I went back to the file.


What the Simulator Actually Does

Here’s one moment from it: the TV crew has given Zhang Xue 20 minutes of camera time. He’s failed the whole time — the ground was muddy, he kept sliding off. Now they’re packing up their equipment. One of them is quietly shaking his head.

The simulator stops and asks: what do you do?

You have to pick before you find out what Zhang Xue did. And you can’t un-pick.

There’s something that happens when you’ve committed to an answer and then see — immediately, right below — that the person who actually lived this moment chose something completely different. Something you thought was unreasonable.

That happens seven times. The gap adds up.

👇 Try it: Zhang Xue Life Simulator


Why I Built This (The Real Reason)

I didn’t build this for the internet. I built it for the kids I know.
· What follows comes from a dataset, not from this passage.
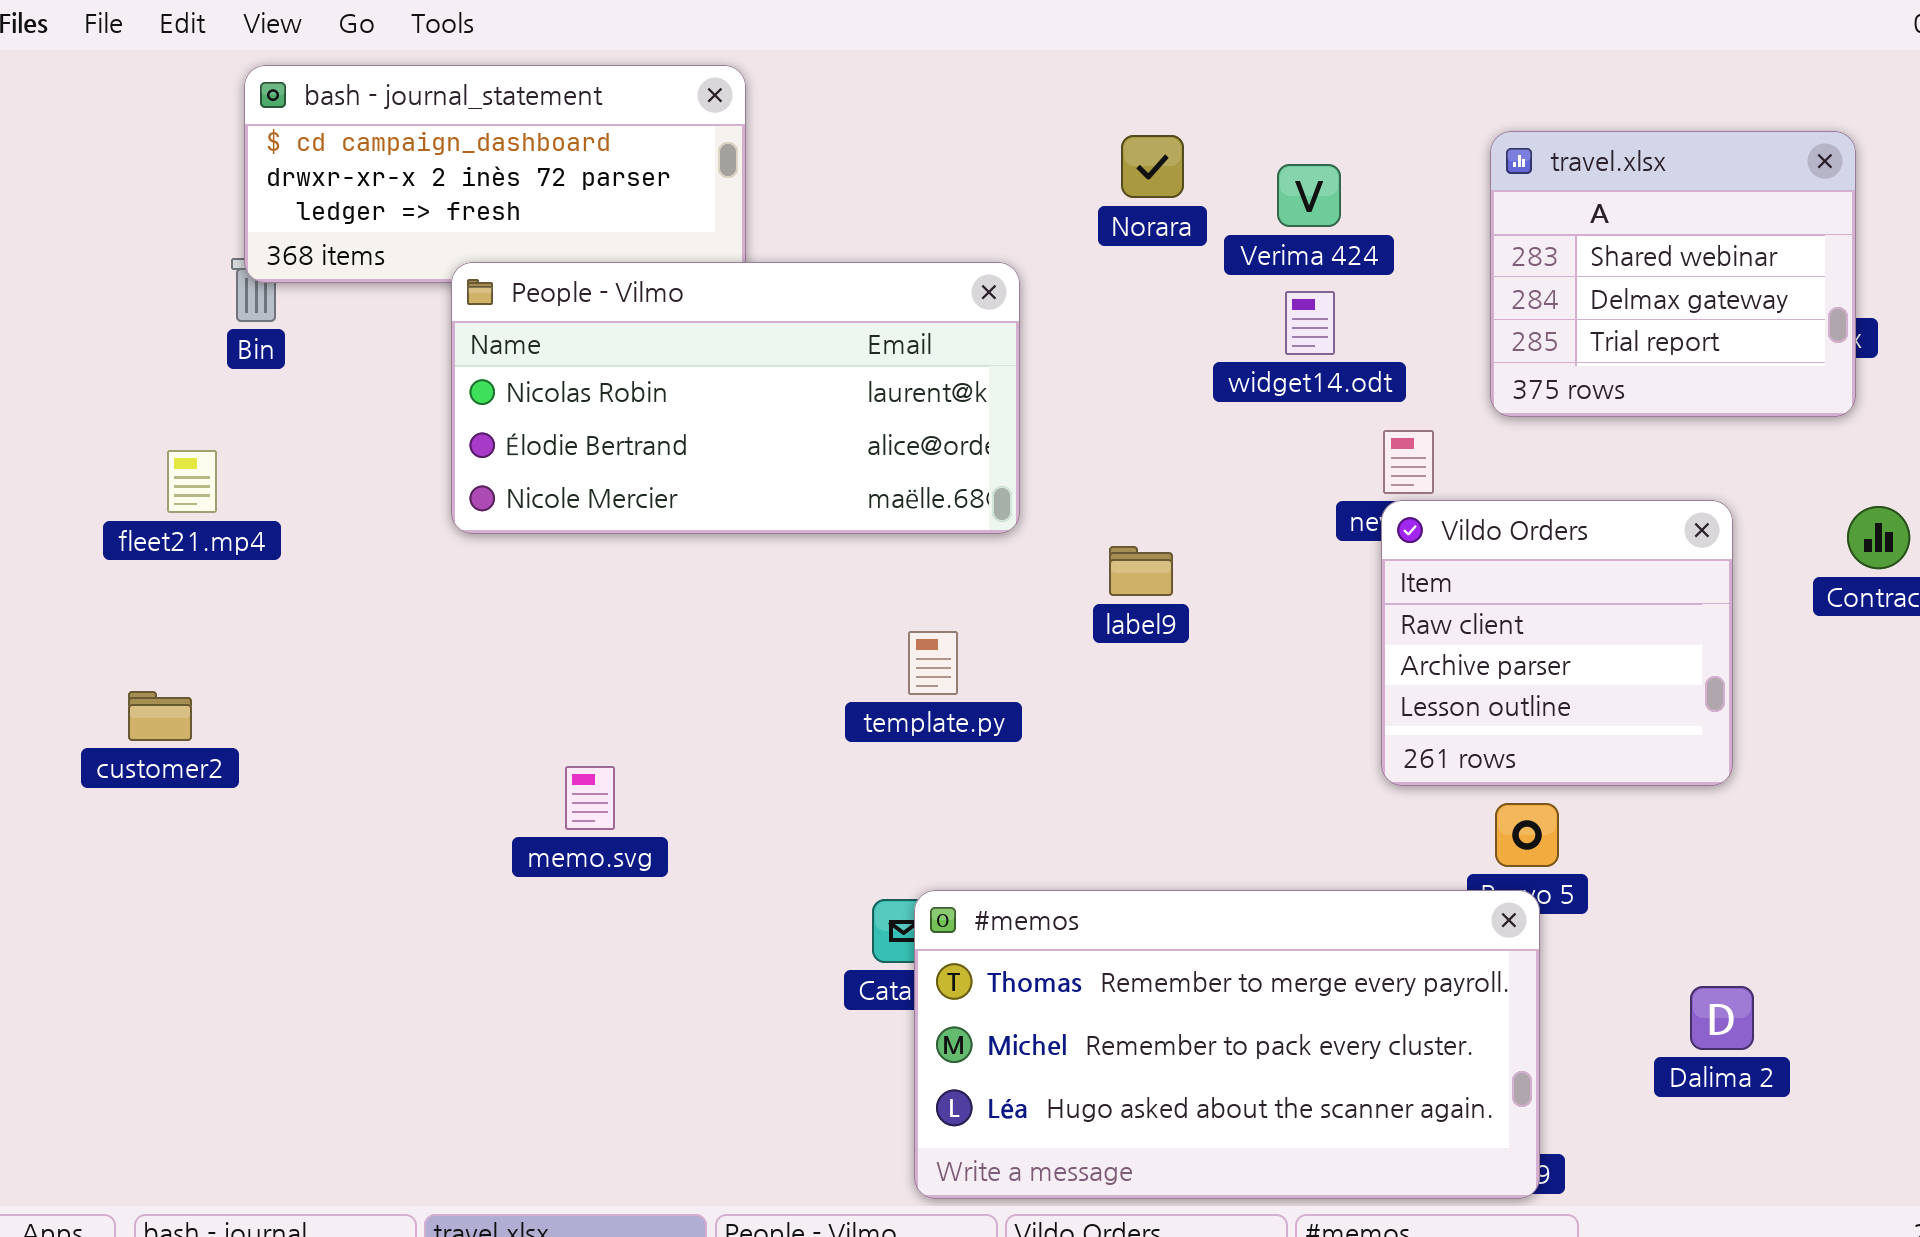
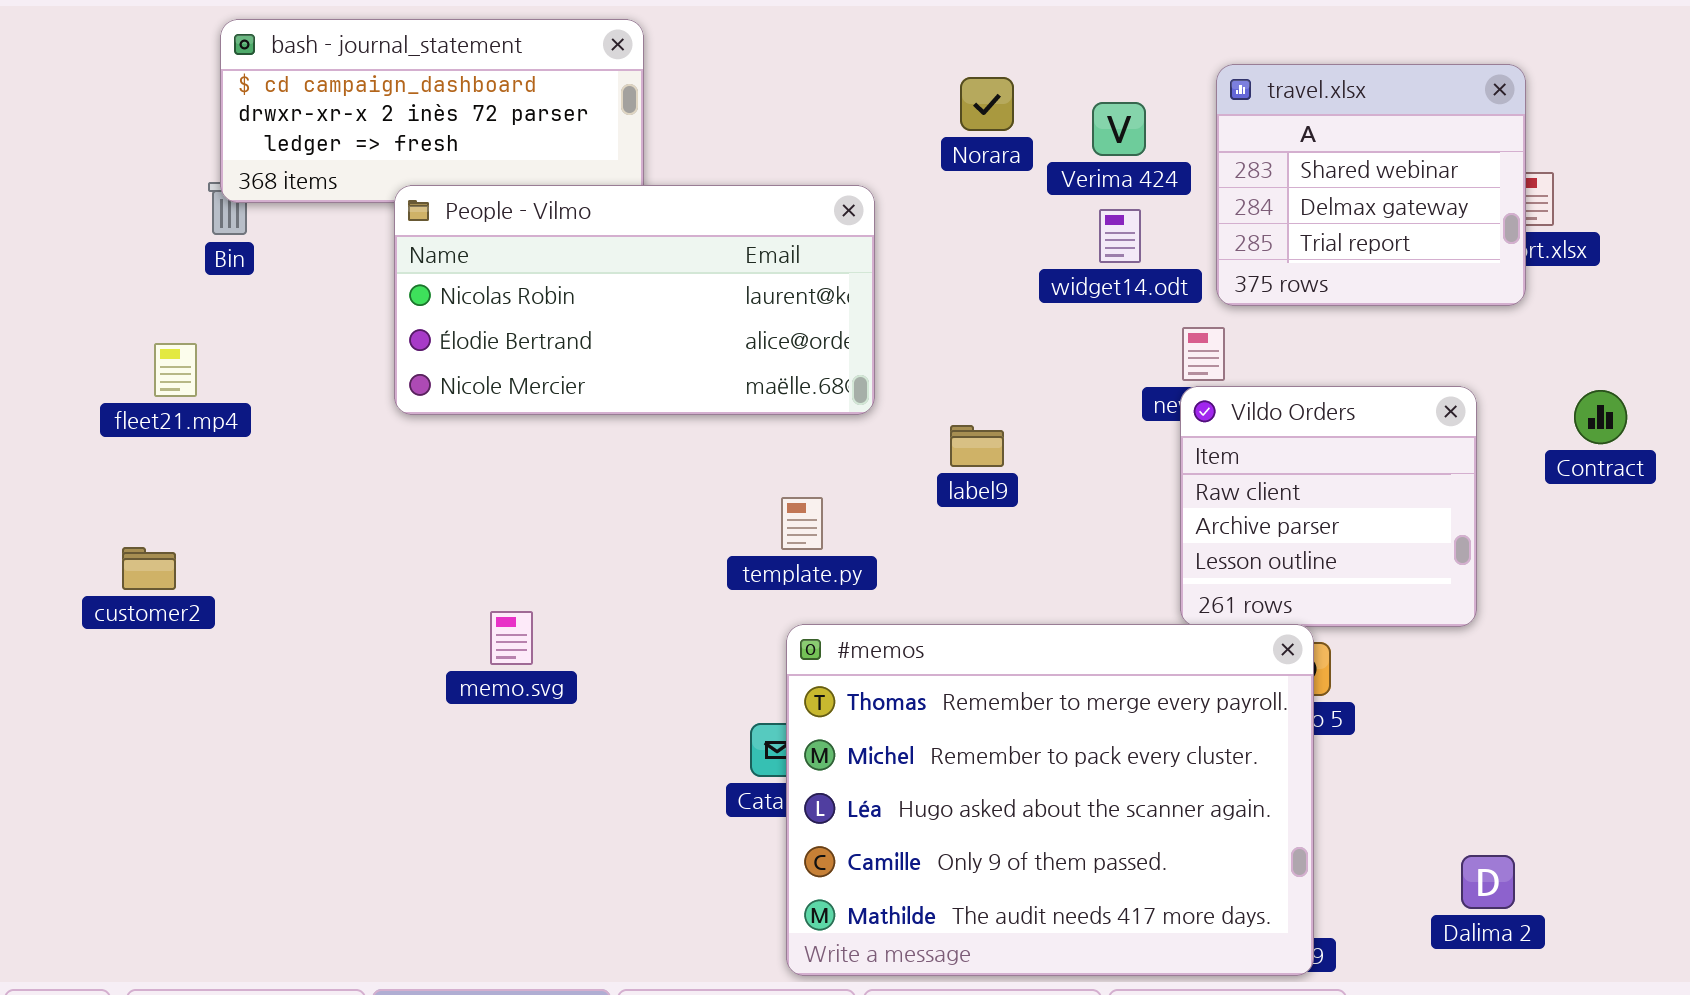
travel.xlsx: [1490,131,1856,417] -> [1216,64,1526,306], moved
#memos: [914,890,1540,1199] -> [786,624,1314,976], resized
Dalima 2: [1690,986,1754,1050] -> [1461,855,1515,909], moved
My son’s friends. My nephews. The teenagers in my family and my circle who are old enough to be making real choices about their lives, but young enough that a story told the right way might actually land.

I wanted something I could send them a link to and say: try this, then tell me what you think. Not a lecture. Not a Wikipedia article. A 10-minute experience that puts them inside a real person’s impossible situation and forces them to choose.

Whether it works — whether it actually touches something in a 16-year-old who plays it — I genuinely don’t know yet.


This Is Where I Need Your Help

The simulator exists, but I’m not confident it’s as good as it could be. I’m not a developer. I’m not a game designer. I built this with AI tools over several weeks, scrapped it once, debugged things I didn’t understand, and ended up with something I think is okay — maybe better than okay, but I genuinely can’t tell from the inside.

If you try it, I’d love to know:

  • Did the story pull you in, or did it feel flat somewhere?
  • Were the decision points genuinely hard — or did Zhang Xue’s choice feel obvious before you finished reading?
  • Was there one moment that hit harder than the others?
  • If you were giving this to a teenager you care about, what would you change?

More than any code fix, honest reactions from people who’ve actually tried it would tell me whether this is worth developing further — or whether the whole concept needs rethinking.

Leave a comment below. Or if you know a teenager who might benefit from this, send them the link and tell me what they said. That’s the feedback I’m really looking for.


What I’d Build Next

The current version is a static HTML file — no backend, no adaptive AI logic. What I want to build eventually: a version where the AI evaluates your reasoning, not just your answer. Where it tells you specifically why your logic would or wouldn’t have worked — and gives you a second chance to think it through differently.

That version doesn’t exist yet.

But then again — neither did Zhang Xue’s motorcycle company, once.



One More Thing

It’s late. While I was finishing this post, my son walked past my desk and said: “What are you doing? Why aren’t you asleep yet?”

He doesn’t know this exists. He hasn’t seen it. The simulator that took weeks to build, that I scrapped once and rebuilt from scratch and debugged past midnight — he has no idea.

I’m going to send him the link tomorrow.

If he says anything worth sharing, I’ll update this post.